The case illustrates how sanctions enforcement is moving from paperwork to physical interdiction. Western governments have spent years designating ships and companies, while the trade adapted by changing names, flags and registrations faster than regulators can update lists. French officials said Tagor was suspected of “flag-hopping” and was almost empty when boarded, a detail that points to a fleet optimised not for efficient transport but for remaining hard to pin down. Macron framed the operation as a response to vessels “circumventing international sanctions” and violating maritime rules; the French maritime prefecture described it more narrowly as a nationality check triggered by suspected false registration.

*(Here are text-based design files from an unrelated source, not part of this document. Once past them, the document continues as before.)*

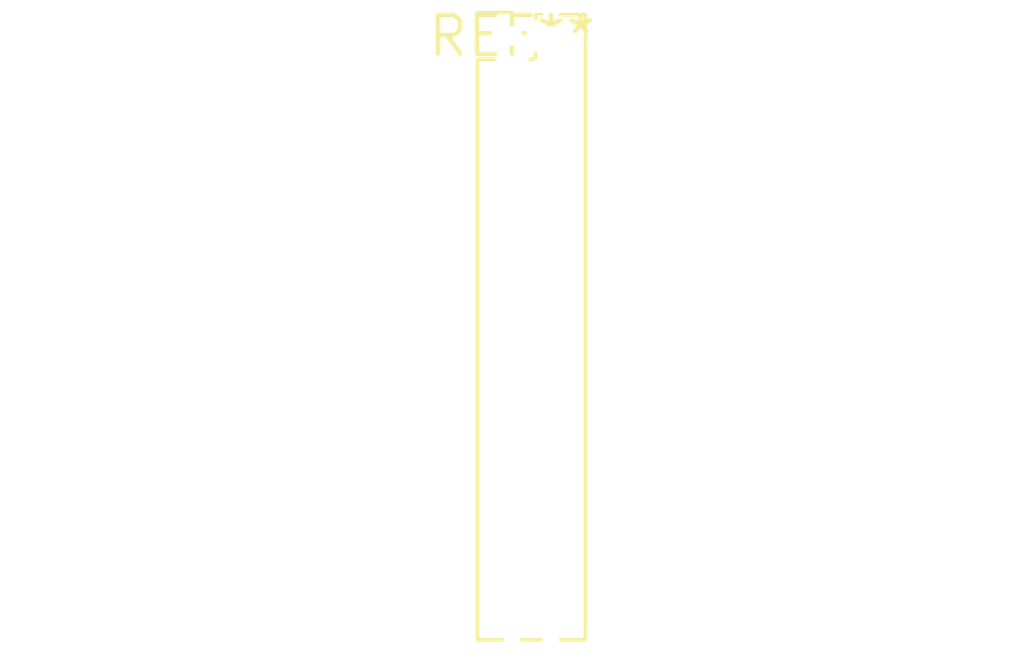
<source format=kicad_pcb>
(kicad_pcb (version 20240108) (generator pcbnew)

  (general
    (thickness 1.6)
  )

  (paper "A4")
  (layers
    (0 "F.Cu" signal)
    (31 "B.Cu" signal)
    (32 "B.Adhes" user "B.Adhesive")
    (33 "F.Adhes" user "F.Adhesive")
    (34 "B.Paste" user)
    (35 "F.Paste" user)
    (36 "B.SilkS" user "B.Silkscreen")
    (37 "F.SilkS" user "F.Silkscreen")
    (38 "B.Mask" user)
    (39 "F.Mask" user)
    (40 "Dwgs.User" user "User.Drawings")
    (41 "Cmts.User" user "User.Comments")
    (42 "Eco1.User" user "User.Eco1")
    (43 "Eco2.User" user "User.Eco2")
    (44 "Edge.Cuts" user)
    (45 "Margin" user)
    (46 "B.CrtYd" user "B.Courtyard")
    (47 "F.CrtYd" user "F.Courtyard")
    (48 "B.Fab" user)
    (49 "F.Fab" user)
    (50 "User.1" user)
    (51 "User.2" user)
    (52 "User.3" user)
    (53 "User.4" user)
    (54 "User.5" user)
    (55 "User.6" user)
    (56 "User.7" user)
    (57 "User.8" user)
    (58 "User.9" user)
  )

  (setup
    (pad_to_mask_clearance 0)
    (pcbplotparams
      (layerselection 0x00010fc_ffffffff)
      (plot_on_all_layers_selection 0x0000000_00000000)
      (disableapertmacros false)
      (usegerberextensions false)
      (usegerberattributes false)
      (usegerberadvancedattributes false)
      (creategerberjobfile false)
      (dashed_line_dash_ratio 12.000000)
      (dashed_line_gap_ratio 3.000000)
      (svgprecision 4)
      (plotframeref false)
      (viasonmask false)
      (mode 1)
      (useauxorigin false)
      (hpglpennumber 1)
      (hpglpenspeed 20)
      (hpglpendiameter 15.000000)
      (dxfpolygonmode false)
      (dxfimperialunits false)
      (dxfusepcbnewfont false)
      (psnegative false)
      (psa4output false)
      (plotreference false)
      (plotvalue false)
      (plotinvisibletext false)
      (sketchpadsonfab false)
      (subtractmaskfromsilk false)
      (outputformat 1)
      (mirror false)
      (drillshape 1)
      (scaleselection 1)
      (outputdirectory "")
    )
  )

  (net 0 "")

  (footprint "PinHeader_2x16_P1.27mm_Vertical" (layer "F.Cu") (at 0 0))

)

</source>
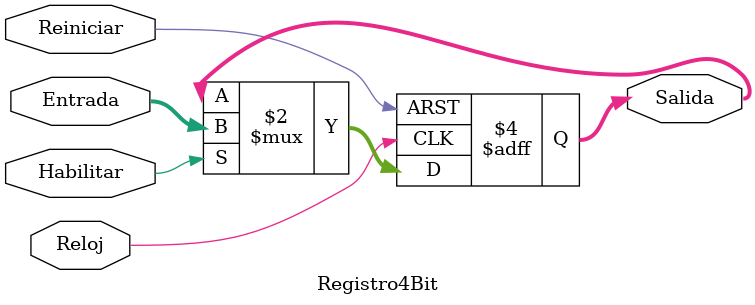
<source format=v>
module Registro4Bit (/*AUTOARG*/
   // Outputs
   Salida,
   // Inputs
   Entrada, Reloj, Reiniciar, Habilitar
   ) ;
   output reg [3:0] Salida;
   input  [3:0] Entrada;
   input  Reloj, Reiniciar, Habilitar;

   always @ (posedge Reloj, posedge Reiniciar)
      if (Reiniciar)
	Salida <= 4'b0000;
      else if (Habilitar)
	Salida <= Entrada;

endmodule // Registro4Bit

</source>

Britain’s role, as described by UK officials, was support rather than seizure—useful politically because it signals participation without forcing London to test its own thresholds for boarding and diversion. Downing Street has said the UK has “challenged” hundreds of suspected shadow-fleet vessels since late 2024, yet the Independent notes that none have been seized by the British navy so far. The gap between monitoring and interdiction matters because the shadow fleet’s business model depends on continuing to move cargo while pushing legal and environmental risk onto whoever has to respond to an accident, spill or insurance dispute.
Moscow is treating the boarding as escalation. Kremlin spokesperson Dmitry Peskov called the action illegal and “bordering on piracy”, while Russia’s embassy in Paris requested information about any Russian citizens on board; French authorities said preliminary information indicated the captain was Russian. France has boarded other suspected shadow-fleet ships since September and allowed them to sail after owners met conditions, suggesting that many encounters end not with confiscation but with negotiated compliance.
The French navy escorted Tagor toward an anchorage point for additional checks. The video Macron posted showed commandos descending from a helicopter onto a ship that French authorities said was almost empty.